12. The computing device of claim 11, wherein the instructions, when executed by the one or more processors, cause the computing device to receive the plurality of multi-party dialogues, wherein the plurality of multi-party dialogues comprises at least one of:
a conversation between a customer and a representative; or
a discussion between a customer and the chatbot.
13. The computing device of claim 11, wherein the instructions, when executed by the one or more processors, cause the computing device to generate a directed acyclic graph (DAG) indicating a relationship between the one or more utterances of the multi-party dialogue.

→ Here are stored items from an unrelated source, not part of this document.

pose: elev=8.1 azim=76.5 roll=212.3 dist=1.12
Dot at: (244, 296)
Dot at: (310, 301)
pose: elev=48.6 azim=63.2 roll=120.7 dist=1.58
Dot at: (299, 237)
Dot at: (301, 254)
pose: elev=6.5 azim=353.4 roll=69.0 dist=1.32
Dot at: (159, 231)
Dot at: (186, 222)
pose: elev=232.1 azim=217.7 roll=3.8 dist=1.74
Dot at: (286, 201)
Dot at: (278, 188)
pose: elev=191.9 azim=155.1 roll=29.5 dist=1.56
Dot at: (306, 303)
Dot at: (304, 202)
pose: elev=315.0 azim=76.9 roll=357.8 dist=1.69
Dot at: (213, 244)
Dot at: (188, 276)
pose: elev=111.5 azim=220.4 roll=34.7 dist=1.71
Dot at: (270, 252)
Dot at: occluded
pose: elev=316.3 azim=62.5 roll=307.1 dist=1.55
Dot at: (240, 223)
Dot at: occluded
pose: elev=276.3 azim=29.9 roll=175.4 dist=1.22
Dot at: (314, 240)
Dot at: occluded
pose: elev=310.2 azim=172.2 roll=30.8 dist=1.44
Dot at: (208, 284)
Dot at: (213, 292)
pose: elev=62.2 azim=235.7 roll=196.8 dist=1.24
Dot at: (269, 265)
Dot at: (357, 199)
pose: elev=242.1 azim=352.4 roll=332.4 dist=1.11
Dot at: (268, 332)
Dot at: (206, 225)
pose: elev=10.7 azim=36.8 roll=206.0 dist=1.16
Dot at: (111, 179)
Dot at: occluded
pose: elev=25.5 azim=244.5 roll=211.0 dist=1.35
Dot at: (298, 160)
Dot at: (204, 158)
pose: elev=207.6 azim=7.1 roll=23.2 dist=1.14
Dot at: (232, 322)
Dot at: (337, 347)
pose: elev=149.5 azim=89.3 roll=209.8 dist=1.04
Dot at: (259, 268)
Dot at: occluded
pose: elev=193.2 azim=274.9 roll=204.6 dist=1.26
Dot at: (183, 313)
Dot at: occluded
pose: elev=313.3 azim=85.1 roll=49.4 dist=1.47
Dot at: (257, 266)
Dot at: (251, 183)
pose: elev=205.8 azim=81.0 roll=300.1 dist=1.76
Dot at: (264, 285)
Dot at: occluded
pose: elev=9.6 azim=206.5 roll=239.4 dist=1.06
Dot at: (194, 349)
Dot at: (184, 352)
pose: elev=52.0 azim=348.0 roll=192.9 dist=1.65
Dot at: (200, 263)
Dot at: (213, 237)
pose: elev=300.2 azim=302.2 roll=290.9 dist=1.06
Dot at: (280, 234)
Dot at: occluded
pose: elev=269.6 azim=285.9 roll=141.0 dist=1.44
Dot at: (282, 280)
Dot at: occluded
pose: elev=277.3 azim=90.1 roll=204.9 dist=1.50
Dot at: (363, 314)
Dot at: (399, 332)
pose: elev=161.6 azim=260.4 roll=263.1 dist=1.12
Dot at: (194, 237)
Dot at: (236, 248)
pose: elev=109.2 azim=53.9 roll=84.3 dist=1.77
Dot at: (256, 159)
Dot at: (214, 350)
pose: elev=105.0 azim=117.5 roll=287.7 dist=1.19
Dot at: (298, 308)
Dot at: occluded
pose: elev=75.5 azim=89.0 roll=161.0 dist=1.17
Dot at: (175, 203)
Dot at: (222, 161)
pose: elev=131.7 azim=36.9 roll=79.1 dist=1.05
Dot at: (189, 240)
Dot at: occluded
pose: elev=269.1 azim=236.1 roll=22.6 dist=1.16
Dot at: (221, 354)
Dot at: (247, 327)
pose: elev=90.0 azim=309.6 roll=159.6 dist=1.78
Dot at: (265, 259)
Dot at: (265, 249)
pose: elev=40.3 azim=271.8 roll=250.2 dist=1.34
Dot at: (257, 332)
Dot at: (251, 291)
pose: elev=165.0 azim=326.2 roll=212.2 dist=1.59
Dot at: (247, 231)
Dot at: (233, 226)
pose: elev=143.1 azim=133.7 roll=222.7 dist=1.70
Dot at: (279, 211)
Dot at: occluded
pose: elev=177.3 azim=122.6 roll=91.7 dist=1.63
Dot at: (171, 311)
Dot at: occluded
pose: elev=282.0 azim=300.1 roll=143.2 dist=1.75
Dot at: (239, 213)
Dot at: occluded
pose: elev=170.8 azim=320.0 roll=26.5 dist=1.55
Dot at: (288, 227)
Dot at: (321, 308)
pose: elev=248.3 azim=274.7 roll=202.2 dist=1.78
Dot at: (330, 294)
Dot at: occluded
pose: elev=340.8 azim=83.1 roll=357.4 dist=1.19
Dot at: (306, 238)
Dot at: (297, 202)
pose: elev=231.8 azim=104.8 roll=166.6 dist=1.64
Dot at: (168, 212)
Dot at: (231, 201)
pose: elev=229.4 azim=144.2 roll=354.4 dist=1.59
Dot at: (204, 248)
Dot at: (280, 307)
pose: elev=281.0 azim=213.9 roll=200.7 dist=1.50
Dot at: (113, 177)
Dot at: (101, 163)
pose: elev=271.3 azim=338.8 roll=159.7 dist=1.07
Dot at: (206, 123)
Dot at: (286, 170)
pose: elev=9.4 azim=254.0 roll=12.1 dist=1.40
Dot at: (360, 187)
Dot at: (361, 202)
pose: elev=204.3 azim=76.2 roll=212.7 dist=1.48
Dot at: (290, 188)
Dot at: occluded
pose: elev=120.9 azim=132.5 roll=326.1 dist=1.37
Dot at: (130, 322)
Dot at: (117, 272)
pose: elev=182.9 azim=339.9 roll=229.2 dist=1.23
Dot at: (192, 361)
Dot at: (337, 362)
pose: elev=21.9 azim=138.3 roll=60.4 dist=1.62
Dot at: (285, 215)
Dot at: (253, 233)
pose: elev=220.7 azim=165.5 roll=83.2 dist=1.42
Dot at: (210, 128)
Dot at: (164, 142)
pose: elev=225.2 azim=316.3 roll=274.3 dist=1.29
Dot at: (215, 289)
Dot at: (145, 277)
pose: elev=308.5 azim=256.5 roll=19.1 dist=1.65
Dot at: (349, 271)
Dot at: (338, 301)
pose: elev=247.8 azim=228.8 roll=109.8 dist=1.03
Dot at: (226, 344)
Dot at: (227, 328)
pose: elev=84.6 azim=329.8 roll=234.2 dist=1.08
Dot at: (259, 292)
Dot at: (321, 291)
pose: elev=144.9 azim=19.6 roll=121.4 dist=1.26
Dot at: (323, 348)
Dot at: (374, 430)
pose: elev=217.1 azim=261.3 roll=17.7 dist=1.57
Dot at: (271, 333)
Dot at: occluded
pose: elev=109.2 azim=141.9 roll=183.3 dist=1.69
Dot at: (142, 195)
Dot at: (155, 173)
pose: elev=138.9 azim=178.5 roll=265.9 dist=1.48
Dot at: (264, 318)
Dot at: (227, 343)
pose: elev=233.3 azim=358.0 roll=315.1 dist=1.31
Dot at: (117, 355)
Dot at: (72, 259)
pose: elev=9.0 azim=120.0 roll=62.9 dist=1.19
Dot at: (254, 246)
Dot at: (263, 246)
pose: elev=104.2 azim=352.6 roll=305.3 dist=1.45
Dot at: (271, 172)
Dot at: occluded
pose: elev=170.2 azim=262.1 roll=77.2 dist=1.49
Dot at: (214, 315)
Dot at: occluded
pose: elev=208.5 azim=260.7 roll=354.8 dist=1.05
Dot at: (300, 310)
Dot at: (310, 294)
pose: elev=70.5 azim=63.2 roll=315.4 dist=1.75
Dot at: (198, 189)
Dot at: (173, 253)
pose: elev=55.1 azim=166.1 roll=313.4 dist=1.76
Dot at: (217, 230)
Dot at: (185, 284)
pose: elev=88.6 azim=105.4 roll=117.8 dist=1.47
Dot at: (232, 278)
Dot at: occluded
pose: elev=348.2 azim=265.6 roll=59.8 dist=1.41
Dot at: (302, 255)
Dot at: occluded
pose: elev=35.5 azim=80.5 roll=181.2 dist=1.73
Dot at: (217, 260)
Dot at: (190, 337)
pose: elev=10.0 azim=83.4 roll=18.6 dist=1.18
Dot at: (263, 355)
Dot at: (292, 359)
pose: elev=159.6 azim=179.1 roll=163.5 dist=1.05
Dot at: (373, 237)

14. The computing device of claim 11, wherein the instructions, when executed by the one or more processors, cause the computing device to generate one or more fused embeddings based on the one or more key-utterance embeddings, the one or more speaker-aware embeddings, and the one or more discourse-aware embeddings.
15. The computing device of claim 11, wherein the instructions, when executed by the one or more processors, cause the computing device to generate one or more key-utterance embeddings using back propagation neural network training.
16. A non-transitory computer-readable medium comprising instructions that, when executed, configure a computing device to:
generate, using a machine learning model, one or more embeddings for each multi-party dialogue of a plurality of multi-party dialogues, wherein the one or more embeddings comprise one or more discourse-aware embeddings;
receive, from a first device, a request for multi-party dialogues comprising a topic;
query a datastore comprising the plurality of multi-party dialogues to identify a subset of multi-party dialogues associated with the topic, wherein the subset of multi-party dialogues is identified using the one or more embeddings; and
receive the subset of multi-party dialogues comprising the topic.
17. The non-transitory computer-readable medium of claim 16, wherein the instructions, when executed, configure the computing device to:
transcribe, prior to generating the one or more embeddings, a portion of the multi-party dialogues.
18. The non-transitory computer-readable medium of claim 16, wherein the instructions, when executed, configure the computing device to:
store the one or more embeddings for each multi-party dialogue of the plurality of multi-party dialogues in the datastore.
19. The non-transitory computer-readable medium of claim 16, wherein the instructions, when executed, configure the computing device to:
generate one or more key-utterance embeddings using back propagation neural network training.
20. The non-transitory computer-readable medium of claim 16, wherein the instructions, when executed, configure the computing device to generate, based on the subset of multi-party dialogues, a report, wherein the report indicates legal compliance with one or more regulations.